The book is a comprehensive introduction to the design and implementation of modern neural networks, referred to as "differentiable models" to avoid the historical baggage associated with the term "neural". The author focuses on building efficient building blocks for processing n-dimensional data, including [convolutions](https://aimodels.fyi/papers/arxiv/cellular-automata-many-valued-logic-deep-neural), [transformers](https://aimodels.fyi/papers/arxiv/singular-riemannian-geometry-approach-to-deep-neural), [graph layers], and [modern recurrent models](https://aimodels.fyi/papers/arxiv/stretched-measured-neural-predictions-complex-network-dynamics).

The book aims to strike a balance between theory and practical implementation, as well as between historical context and the latest developments in the field. The author assumes the reader has some familiarity with machine learning and linear algebra, but covers the necessary preliminaries when needed.

The content is based on refined lecture notes from a course called "Neural Networks for Data Science Applications" taught by the author at Sapienza University. The book does not cover more advanced topics like generative modeling, explainability, prompting, and agents, which will be published separately in a companion website.

## Critical Analysis

The author's decision to avoid the term "neural" in favor of "differentiable models" is an interesting approach that may help readers approach the subject with a fresh perspective, unencumbered by the historical baggage associated with the field of neural networks.

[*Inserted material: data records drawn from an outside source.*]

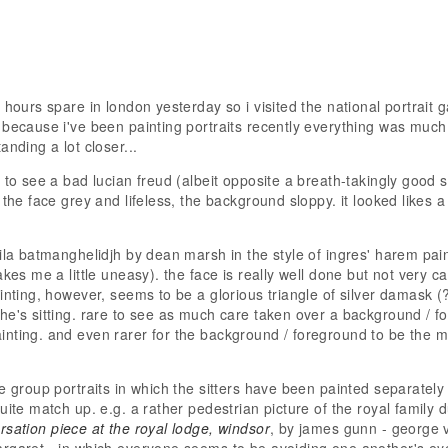
 hours spare in london yesterday so i visited the national portrait g
 because i've been painting portraits recently everything was much 
anding a lot closer...
 to see a bad lucian freud (albeit opposite a breath-takingly good sel
 the face grey and lifeless, the background sloppy. it looked likes 
mila batmanghelidjh by dean marsh in the style of ingres' harem pai
akes me a little uneasy). the face is really well done but not very c
inting, however, seems to be a glorious triangle of silver damask (?
he's sitting. rare to see as much care taken over a background / f
nting. and even rarer for the background / foreground to be the mo
ee group portraits in which the sitters have been painted separately
uite match up. e.g. a rather pedestrian picture of the royal family 
rsation piece at the royal lodge, windsor
, by james gunn - george v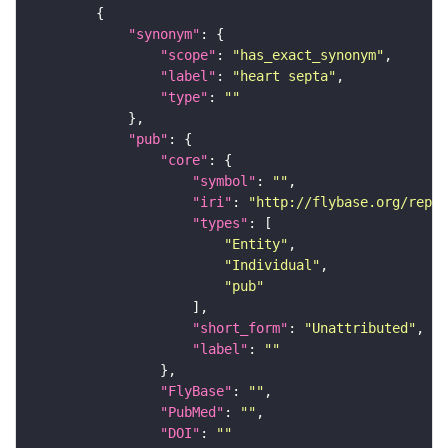
"synonym"
"scope"
: 
"has_exact_synonym"
"label"
: 
"heart septa"
"type"
: 
""
"pub"
"core"
"symbol"
: 
""
"iri"
: 
"http://flybase.org/repor
"types"
"Entity"
"Individual"
"pub"
"short_form"
: 
"Unattributed"
"label"
: 
""
"FlyBase"
: 
""
"PubMed"
: 
""
"DOI"
: 
""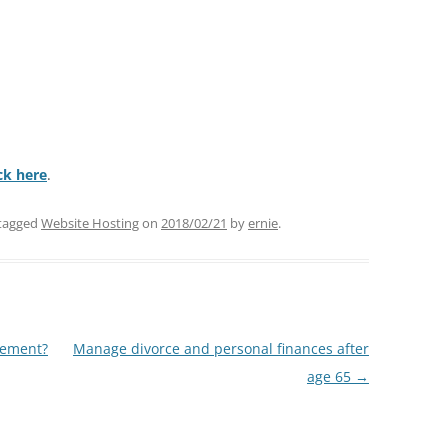
ick here
.
tagged
Website Hosting
on
2018/02/21
by
ernie
.
rement?
Manage divorce and personal finances after
age 65
→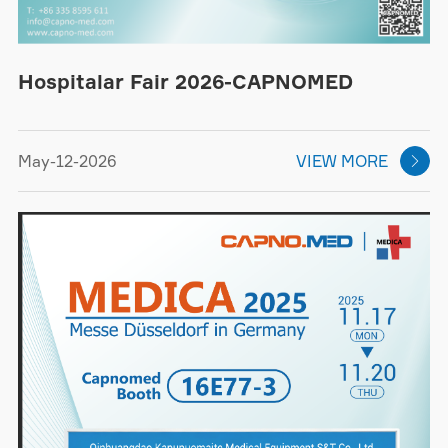
Hospitalar Fair 2026-CAPNOMED
May-12-2026
VIEW MORE
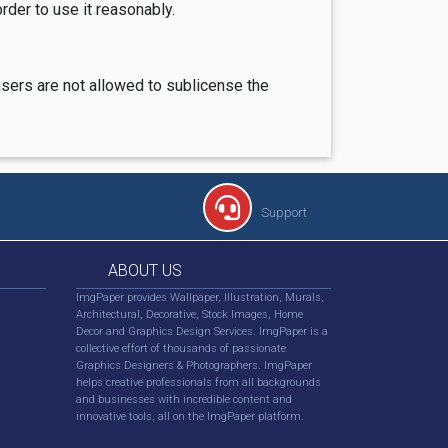
rder to use it reasonably.
users are not allowed to sublicense the
Support
ABOUT US
ImgPaper provides Wallpaper, Illustration, Murals,
Architectural, Decorative, Stock Images, Home
Decor and Graphics Design Services. ImgPaper is a
collective effort of thousands of passionate
Graphics Designers & Photographers. ImgPaper
helps creative professionals from all backgrounds
and businesses with incredible content and
innovative tools, all on the ImgPaper platform.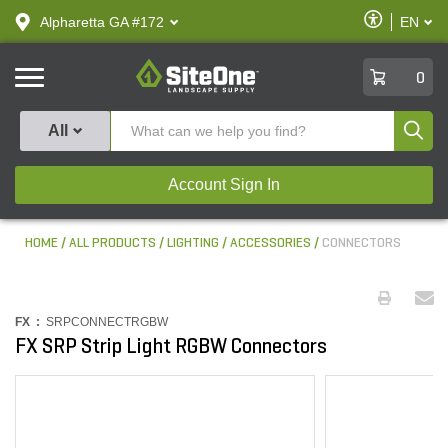
text.skipToContent
text.skipToNavigation
Enable
Alpharetta GA #172
EN
text.lan
Accessibilit
SiteOne
0
Produ
All
Account Sign In
HOME
ALL PRODUCTS
LIGHTING
ACCESSORIES
CONNECTORS
FX :
SRPCONNECTRGBW
FX SRP Strip Light RGBW Connectors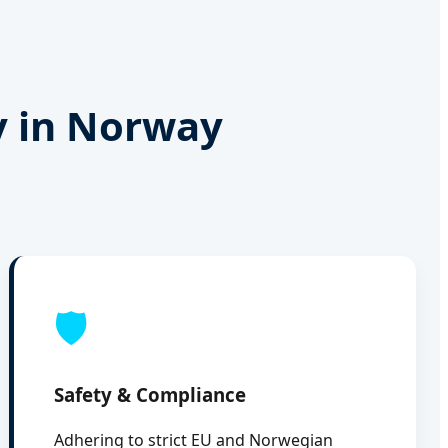
y in Norway
🛡️
Safety & Compliance
Adhering to strict EU and Norwegian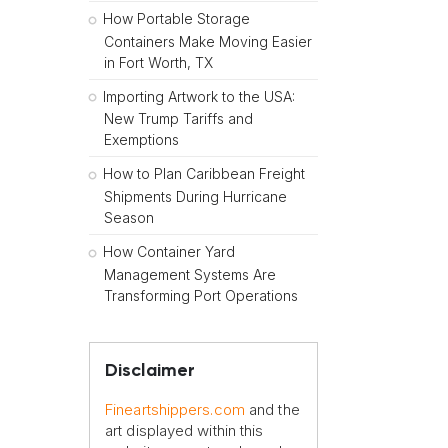
How Portable Storage
Containers Make Moving Easier
in Fort Worth, TX
Importing Artwork to the USA:
New Trump Tariffs and
Exemptions
How to Plan Caribbean Freight
Shipments During Hurricane
Season
How Container Yard
Management Systems Are
Transforming Port Operations
Disclaimer
Fineartshippers.com
and the
art displayed within this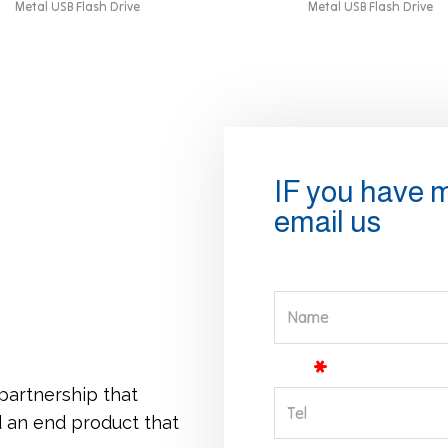
Metal USB Flash Drive
Metal USB Flash Drive
IF you have 
email us
Name
Tel
 partnership that
d an end product that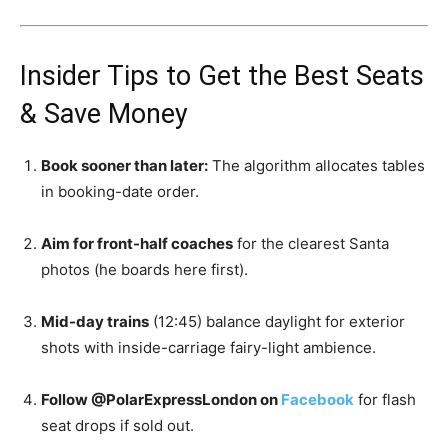
Insider Tips to Get the Best Seats
& Save Money
Book sooner than later:
The algorithm allocates tables
in booking-date order.
Aim for front-half coaches
for the clearest Santa
photos (he boards here first).
Mid-day trains
(12:45) balance daylight for exterior
shots with inside-carriage fairy-light ambience.
Follow @PolarExpressLondon on
Facebook
for flash
seat drops if sold out.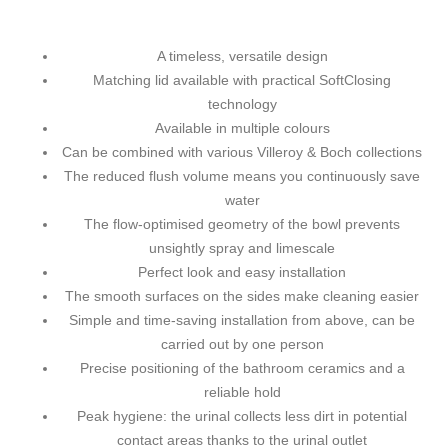
A timeless, versatile design
Matching lid available with practical SoftClosing
technology
Available in multiple colours
Can be combined with various Villeroy & Boch collections
The reduced flush volume means you continuously save
water
The flow-optimised geometry of the bowl prevents
unsightly spray and limescale
Perfect look and easy installation
The smooth surfaces on the sides make cleaning easier
Simple and time-saving installation from above, can be
carried out by one person
Precise positioning of the bathroom ceramics and a
reliable hold
Peak hygiene: the urinal collects less dirt in potential
contact areas thanks to the urinal outlet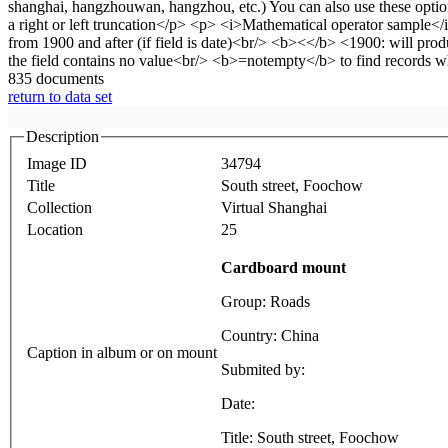
835 documents
return to data set
Description
Image ID
34794
Title
South street, Foochow
Collection
Virtual Shanghai
Location
25
Cardboard mount
Group: Roads
Country: China
Caption in album or on mount
Submited by:
Date:
Title: South street, Foochow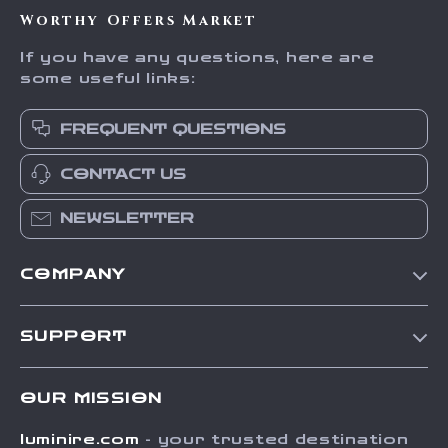
Worthy Offers Market
If you have any questions, here are
some useful links:
FREQUENT QUESTIONS
CONTACT US
NEWSLETTER
COMPANY
Our Story
SUPPORT
Blog
Contact Us
Meet The Team
OUR MISSION
Shipping Info
Careers
luminire.com
- your trusted destination
FAQ
Press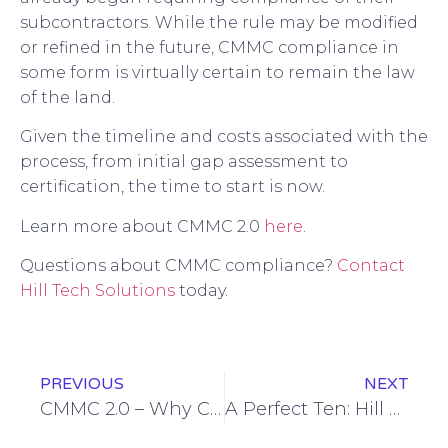
subcontractors. While the rule may be modified
or refined in the future, CMMC compliance in
some form is virtually certain to remain the law
of the land.
Given the timeline and costs associated with the
process, from initial gap assessment to
certification, the time to start is now.
Learn more about CMMC 2.0
here
.
Questions about CMMC compliance?
Contact
Hill Tech Solutions
today.
PREVIOUS
NEXT
CMMC 2.0 – Why Certifications Matter
A Perfect Ten: Hill Tech Solutions Celebrates a Decade in Business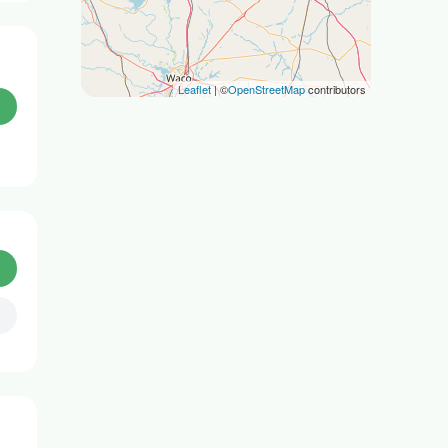
Leaflet
| ©
OpenStreetMap
contributors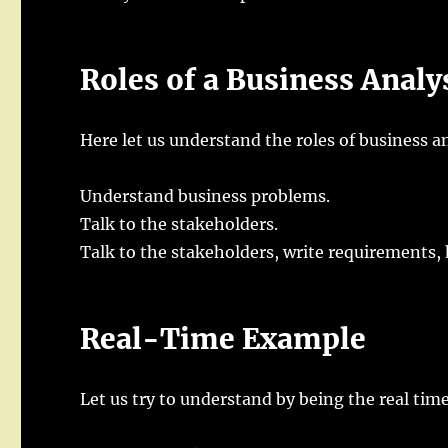
Roles of a Business Analy
Here let us understand the roles of business an
Understand business problems.
Talk to the stakeholders.
Talk to the stakeholders, write requirements, 
Real-Time Example
Let us try to understand by being the real tim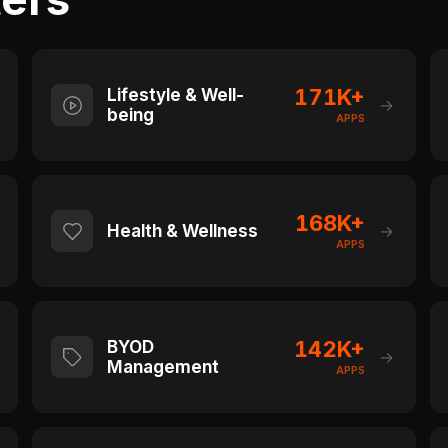
171K+
Lifestyle & Well-
→
being
APPS
168K+
Health & Wellness
→
APPS
142K+
BYOD
→
Management
APPS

The focus on building efficient building blocks for processing n-dimensional data is a practical and relevant approach, as many real-world applications involve complex, high-dimensional data. The inclusion of transformers, graph layers, and modern recurrent models suggests the book will cover a broad range of cutting-edge techniques in neural network design.

One potential limitation of the book is its scope, as the author has chosen to exclude advanced topics like generative modeling, explainability, prompting, and agents. While this decision may have been made to maintain a focused and manageable volume, it could leave some readers wanting more in-depth coverage of these important areas of research and development.

Overall, this book appears to be a well-designed and comprehensive introduction to the modern design of neural networks, with a balanced approach between theory and practice. The author's expertise and the refinement of the content from a university course suggest the book will be a valuable resource for students, researchers, and practitioners in the field of machine learning and data science.

## Conclusion

This book offers a self-contained and up-to-date introduction to the design of modern neural networks, or "differentiable models" as the author prefers to call them. By focusing on the construction of efficient building blocks for processing n-dimensional data, the book provides a practical and relevant approach to neural network design, covering a range of cutting-edge techniques like convolutions, transformers, graph layers, and modern recurrent models.

While the book does not delve into more advanced topics like generative modeling, explainability, prompting, and agents, it aims to strike a balance between theory and code, as well as historical context and recent trends. The author's expertise and the refinement of the content from a university course suggest this book will be a valuable resource for students, researchers, and practitioners in the field of machine learning and data science.